_STATED GOAL 1_.
Answer these from the article on strategic lessons of the Hamas war:
(a) What official report is named as the source of Glick's information?
(b) How many days did the war last, according to the quoted passage on America's support for Hamas?
(c) What two things did the U.S.-backed ceasefire ask Israel to accept on Hamas's behalf?
_STATED GOAL 2_.
Extend the article on strategic lessons of the Hamas war, picking up after its final sentence.

_QUOTED TEXT_.
********
Strategic Lessons of the Hamas War

By | March 6, 2017

[March 6, 2017]  An informative article was recently published by Caroline Glick, entitled Lessons of the Hamas War.1  What she has done is to articulate the background to Israel’s war with Hamas in the summer of 2014 and interplay between strategy and tactics.  I recommend you read it in its entirety because it shows how a government (in this case Israel) can be tactically correct and strategically wrong.  Here are some of the key points that she addresses.

First, she writes that Israel’s problem in the aftermath of the war was to misinterpret the strategic issues confronting it and thus will fail to learn important lessons.   The lesson that any government can veer off-course from its strategy should make us all take notice.  Her information comes from Israel’s official State Comptroller’s report on Operation Protective Eagle (the war with Hamas).

“Israel’s problem with Hamas wasn’t its tactics for destroying Hamas’s attack tunnels. Israel faced two separate challenges in its war with Hamas that summer. The first had to do with the regional and global context of the war. The second had to do with its understanding of its enemy on the ground.”

Second, she notes that the Israeli government miscalculated the support it would receive from the U.S. White House under president Obama.  This was a serious misread of past statements and actions of the U.S. government and John Kerry of its State Department.  In fact, the U.S. supported Hamas (a Palestinian Sunni fundamentalist group) against the Israel nation (an historical close ally).

“America’s support for Hamas was expressed at the earliest stages of the war when then secretary of state John Kerry demanded that Israel accept an immediate ceasefire based entirely on Hamas’s ceasefire terms. This demand, in various forms, remained the administration’s position throughout the 50 day war.”

A key component of the ceasefire that was supported by the U.S. was that Israel accept Hamas’ desire to be reconnected to the international banking system and open access to the sea.  Current monetary restrictions and reduced logistical support have led to less funding for terrorism and falloff of terror attacks instigated by Hamas.
********
_SOURCE MATERIAL_.
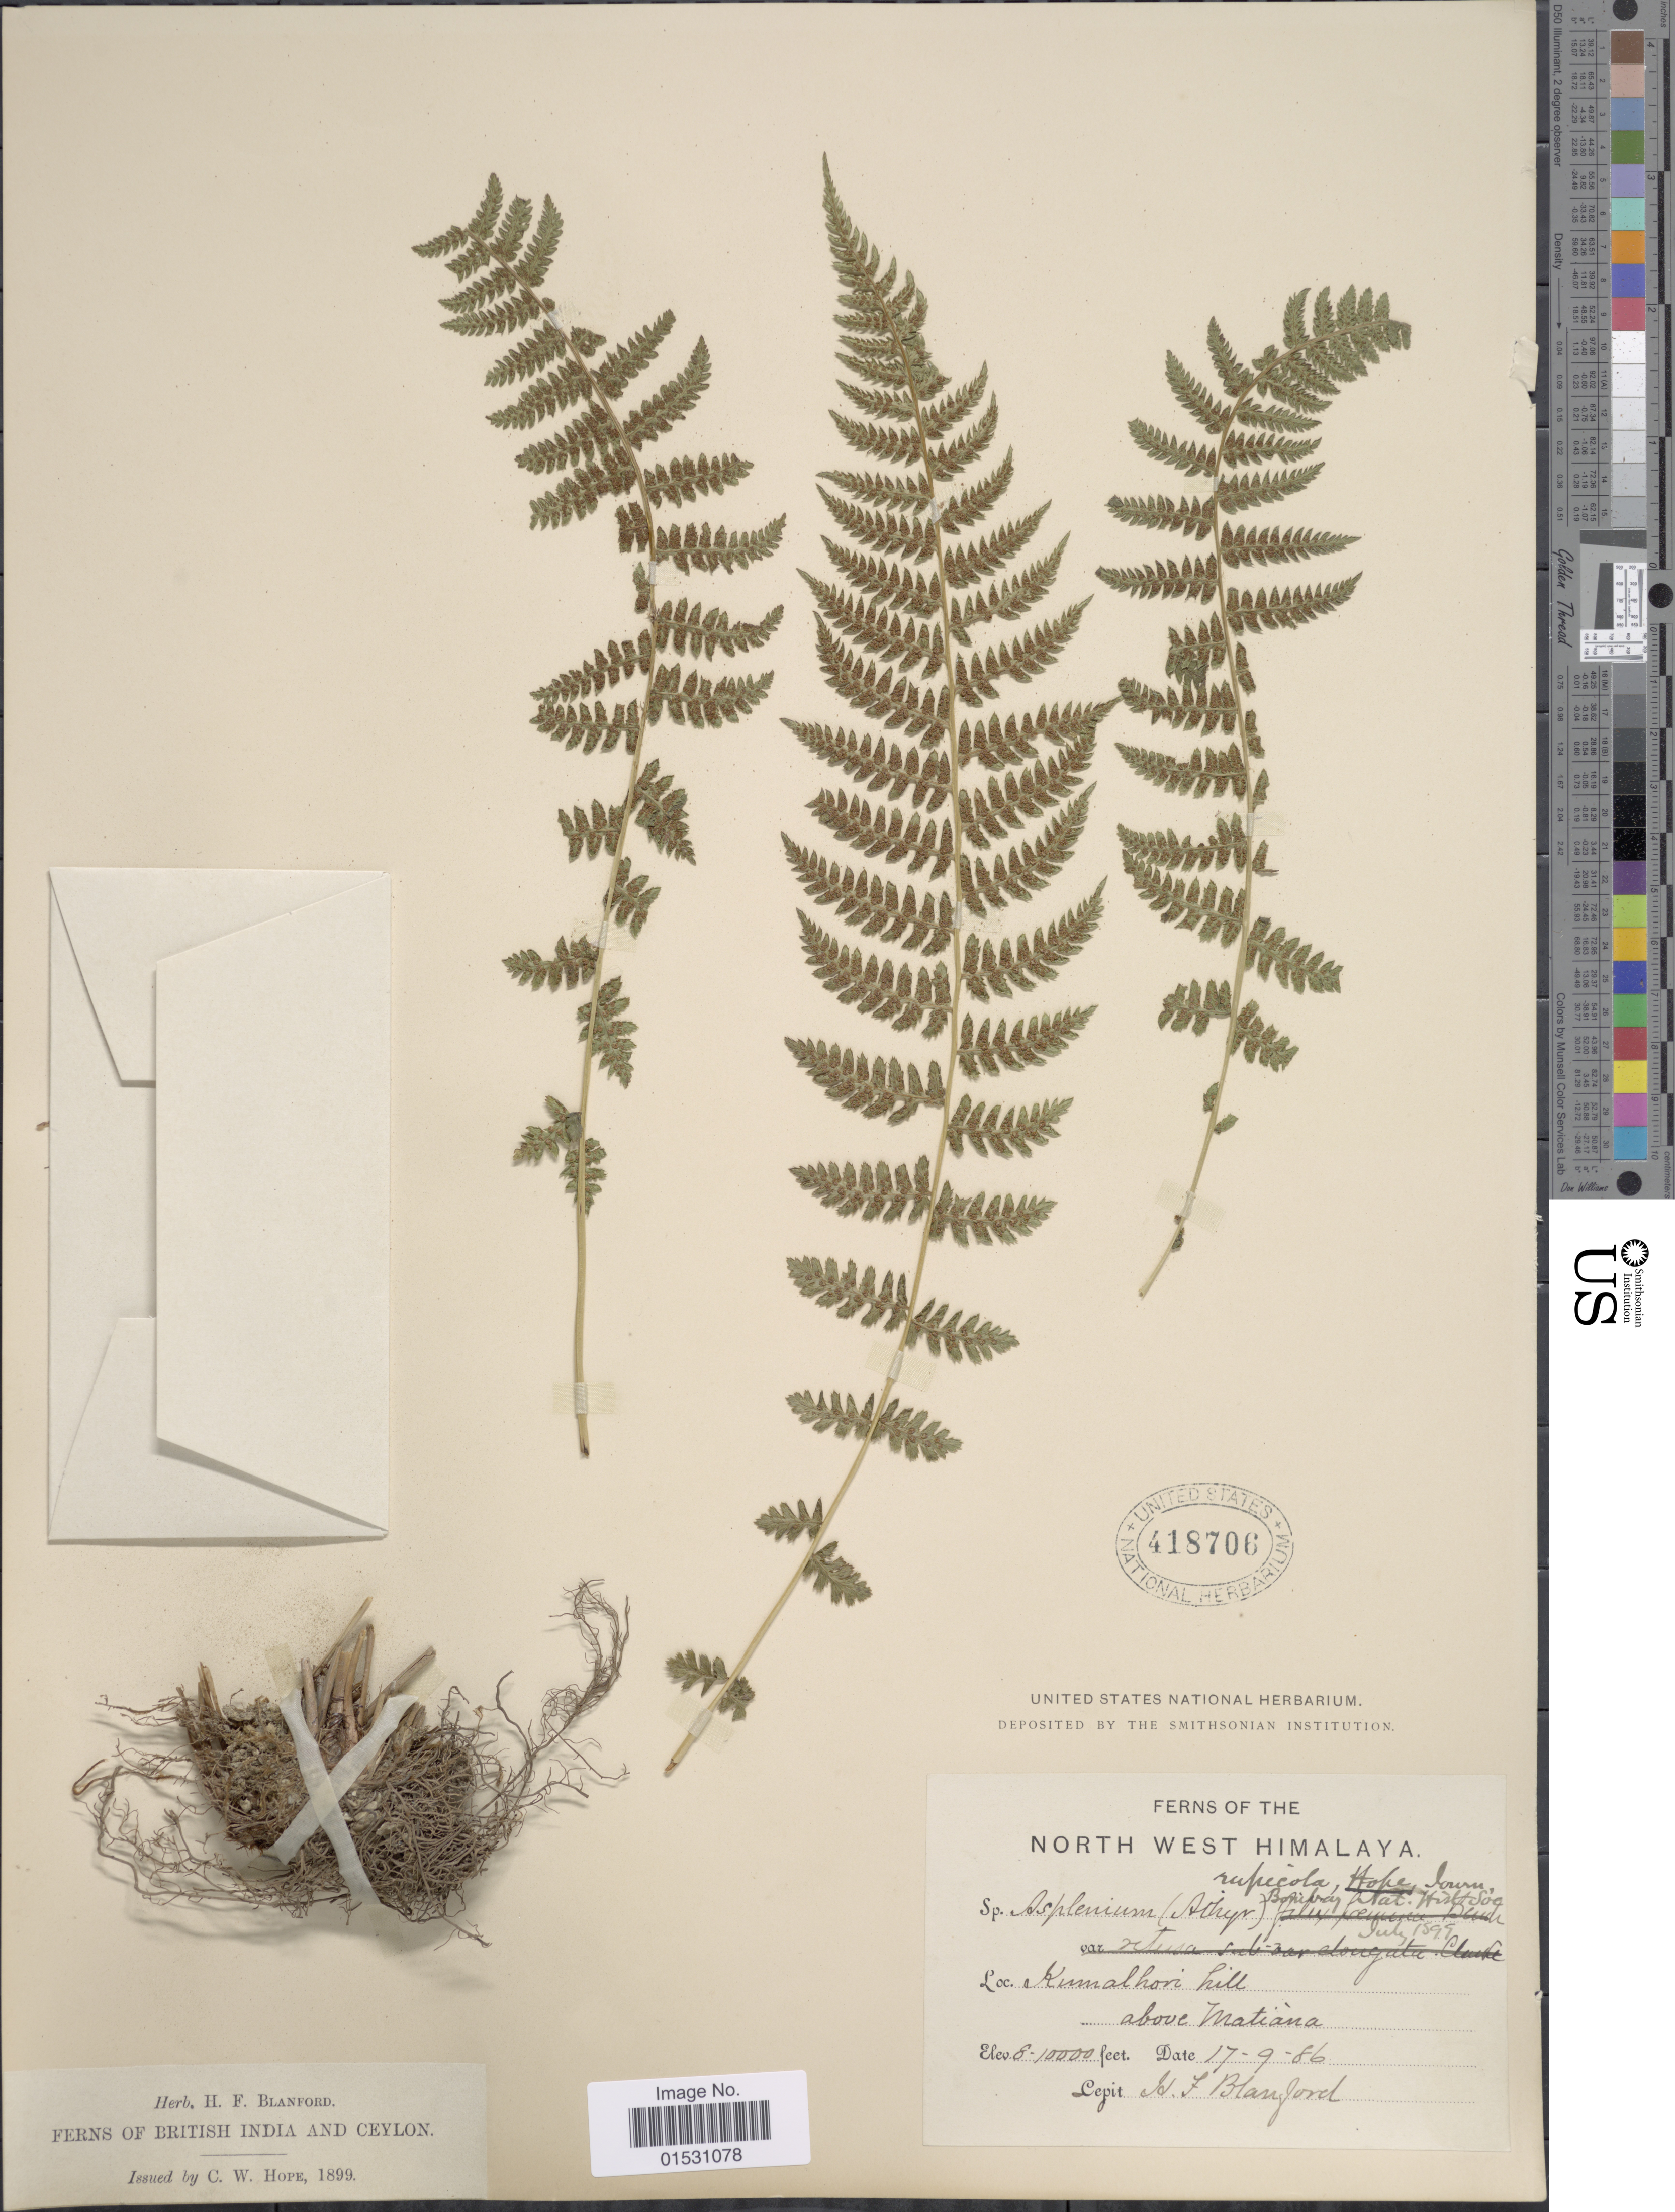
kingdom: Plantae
********
_EXERCISE OUTPUT 1_.
(a) Israel's official State Comptroller's report on Operation Protective Eagle.
(b) 50 days.
(c) Reconnecting Hamas to the international banking system and giving it open access to the sea.

_EXERCISE OUTPUT 2_.
Third, Glick also writes that U.S. diplomatic support for the Muslim Brotherhood (a transnational Sunni group) is consistent with their support of Hamas.  These two groups are opposed to the Sunni governments in several Middle East countries, including Saudi Arabia, and are supported by Iran (Shia).  This means that Obama aligned the United States with Iran against most Middle East nations.

“Since the Egyptians were hosting the ceasefire talks, Egypt was well-positioned to blunt Obama’s demand that Israel accept Hamas’s ceasefire terms.  In a bid to undermine Egypt, Obama and Kerry colluded with Hamas’s state sponsors Turkey and Qatar to push [Egyptian President] Sisi out of the ceasefire discussions. But due to Saudi and UAE support for Sisi and Israel, the administration’s attempts to sideline the Egyptians failed.”

The article by Glick is well done and informative to Americans who should read it for it cogent analysis of how a nation like Israel could learn the wrong lessons from a war it recently fought.  Her conclusion is that nearly three years after the war, official Israel doesn’t understand what happened that summer because of their focus on the tactical situation.  War however, like most things governments are involved in, is always strategic.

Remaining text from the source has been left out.